Forgive me if this sounds like a rant.
It has suddenly become popular to talk about "measuring engagement" with your audience. This has become code for "We have no idea how to prove that this is a worthwhile endeavor to your organization's bottom line, so we're going to invent a new metric."
But I'm here to tell you, the Emperor has no clothes.
One of my favorite clients was reviewing her reports in her web analytics
product last year and said to me, "We have 125,000 visits this month,
is that good?" At that moment I had my epiphany. What mattered was
results, not activity. One could derive some things about their
website from that activity, but nobody got paid based around how many
visits they get.
That organization actually had a bottom line need for the website to generate leads, since one in twenty or one in fifty leads creates a five to six figure payday. Once the head of that organization said that, and said it to all levels of the staff (god bless him) we had our web metric.
All our activity should be measured in leads generated. Suddenly we had a way of measuring twitter, facebook, e-mail, everything. If it didn't generate leads, it was simply activity, and nobody was going to get paid for "activities".
I don't mean to say this stuff is easy. I work almost exclusively with nonprofits and advocacy groups. If I had ecommerce clients, we would measure our results in dollars and be done with it. But the two groups I work with have more subtle goals, and it can create a blind eye of accountability.

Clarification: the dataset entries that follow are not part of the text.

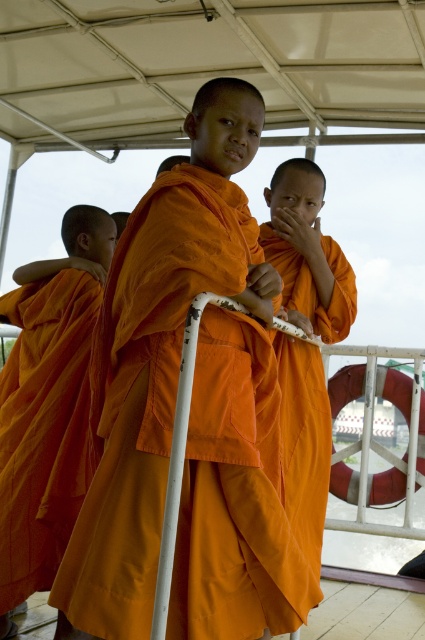
Question: Is orange cloth at center to the right of orange clothed monk at center from the viewer's perspective?

Choices:
 (A) yes
 (B) no

Answer: (B)

Question: Is orange cloth robe at center thinner than orange cloth at center?

Choices:
 (A) no
 (B) yes

Answer: (A)

Question: Can you confirm if orange cloth robe at center is bigger than orange clothed monk at center?

Choices:
 (A) yes
 (B) no

Answer: (A)

Question: Which point is farther to the camera?

Choices:
 (A) (14, 541)
 (B) (312, 209)

Answer: (B)

Question: Which object is positioned farthest from the orange cloth robe at center?

Choices:
 (A) orange clothed monk at center
 (B) orange cloth at center

Answer: (B)

Question: Which point appears closest to the camera in this image?

Choices:
 (A) (203, 276)
 (B) (42, 499)
 (C) (311, 288)

Answer: (A)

But in an organization with insightful leadership you can work through that and get to the real metric you should be measuring. For nonprofits it's donations or large dollar gift lead prospects.
For advocacy groups it's bill co-sponsorships, which can definitely be influenced by advocates recruited and letters written through the website. The letter is the activity, the co-sponsorship or floor speech of support is the result.
For grad schools its probably prospective student leads or large dollar gifts.
This week I'm sitting down with my colleagues at Virilion to produce our sample reports as we formalize our metrics practice for clients. They won't be easily copied from client to client, because every client has a different success metric, but that's ok. They'll be truly relevant to each client's success.